Noch schlimmer kommt’s, wenn ich mit den seltsamen Botschaften an den Fenstern eines ebenfalls steril weissen Trams konfrontiert bin. Will da eine Pharmafirma ihren schlechten Ruf wegen Umweltverschmutzung und unfairem Handel loswerden? Ich schaue in die Landschaft und lese in Grossbuchstaben: DAS KLIMA SCHÜ… (Mein Gott, mach ich gerne, aber lieber ohne sie. Kann ich einer Firma denn trauen, die den Mund so voll nimmt?) Sie vermiesen mir die Aussicht und verschandeln das Stadtbild. Sie missbrauchen mich als ihren Werbeträger. Das ärgert.

Mag sein, dass sich die meisten Leute gar nicht bewusst sind, wie lächerlich sich das ausnimmt, wenn ihr Gesicht in einer dummen roten Blase oder unter einem Fussball erscheint.

Und es kommt noch besser: «BESSER WERBEN» lese ich auf dem Dachrand eines einfahrenden Trämli und auf der obersten Zeile des nächsten ebenfalls, immer wieder: «BESSER WERBEN.» Die Werber werben für sich selbst. Nur sollten sie es besser tun. Werbung, die keine Rücksicht auf das Umfeld nimmt, in dem sie auftritt, entzückt nicht, sondern ärgert. Mag sein, dass sich die meisten Leute gar nicht bewusst sind, wie lächerlich sich das ausnimmt, wenn ihr Gesicht in einer dummen roten Blase oder unter einem Fussball erscheint. Vielen ist gar nicht bewusst, was die Werbung mit ihnen macht, wie sie mit ihnen spielt. Corporate Identity. Auch so ein Werbespruch. Um wessen Identität geht es?
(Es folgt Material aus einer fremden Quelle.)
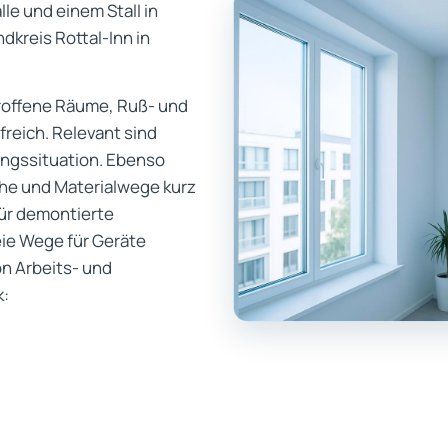
le und einem Stall in
kreis Rottal-Inn in
etroffene Räume, Ruß- und
reich. Relevant sind
ngssituation. Ebenso
che und Materialwege kurz
für demontierte
eie Wege für Geräte
n Arbeits- und
k:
Kostbares wird zu Abfall gemacht

Nicht nur um die Identität eines jeden Fahrgastes, sondern auch um die Identität der Stadt. Man schaue sich das doch mal genau an: AUSSTEIGEN UND SHOPPEN unter dem historischen Dach des ehemaligen Leonhardklosters. Zückersüsser Augenaufschlag bei Schiesser. Das passt ja vielleicht, na? – Geteilte Autos vor Mittelalter- und vor Jugendstil-Architektur. Und auch das Design des durch die Anzeige entzweigeschnittenen Tramwagens ist kaputt. Da werden kostbare Dinge durch billige Werbung zu Abfall gemacht.

Besser Werben kann für den ÖV doch nicht heissen, das eigene Image verkaufen. Das ist viel zu teuer. Beste Werbung für die eigene Sache ist, das eigene Erscheinungsbild voll durchzuziehen und zu pflegen. So wirkt man glaubwürdig. So wird auch dem Stadtbild die angemessene Wertschätzung entgegengebracht. So spart man Kosten.

Es gibt Städte wie Grenoble, die das begriffen haben und Werbung im öffentlichen Raum schlicht verbieten. Man kann ihnen nur gratulieren.